3. Katrina – 8/25/05 – $105b in damages – came ashore in Florida but did most of its damage when it got to Louisiana on 8/29/05
4. Ike – 9/13/08 – $28b in damages – Texas
5. Irene – 8/27/11 – $16b in damages – NC
To measure the performance of the stocks post hurricane, I am using the first Monday on or after the storm as the purchase date, and then measuring total return results (via Yahoo Finance) 4, 8, 13, 26 and 39 weeks out.
Let’s look at Home Depot. After all, if there ever was a stock that should benefit from a hurricane it would be Home Depot.
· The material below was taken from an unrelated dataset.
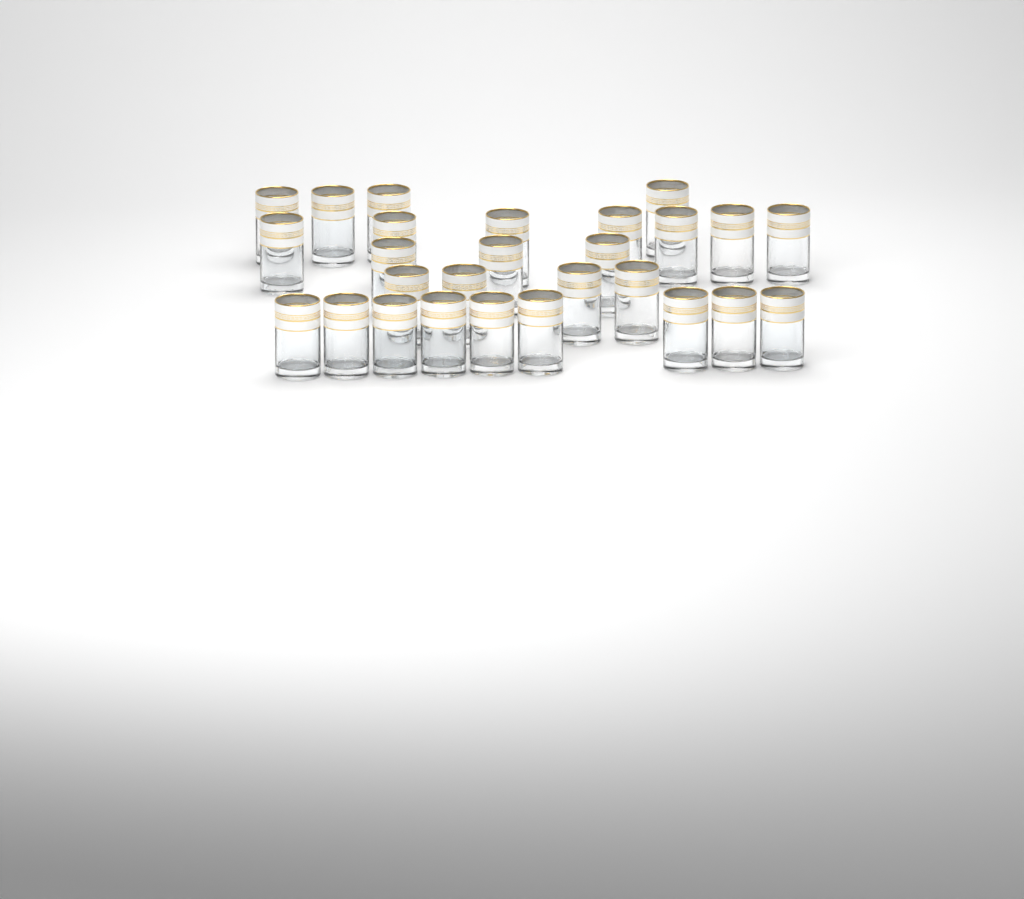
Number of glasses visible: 27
It appears buying Home Depot the Monday after the storm, based on this limited sample, did outperform the SPY during most of the above time periods. Only after Katrina, was that not true.
Below are the results of taking the average return of the 10 stocks in our sample portfolio versus the SPY:
Except for Ike, the average portfolio seems to have outperformed the SPY during the majority of the time periods. As far as the under performance after Ike, that probably has to due with the fact that Ike hit the USA on 9/13/08, when the market was clobbered as much as the areas that Ike hit. Building and building related stocks like the ones that make up our sample portfolio under performed during that period.
Based on this very unscientific portfolio and a very small sample size, it appears there would have been some benefit to buying a portfolio of these type of companies after the hurricane, except after Ike when the market was dramatically falling.
**Please note that within the portfolio there was some significant under performance by individual stocks even during all of the periods.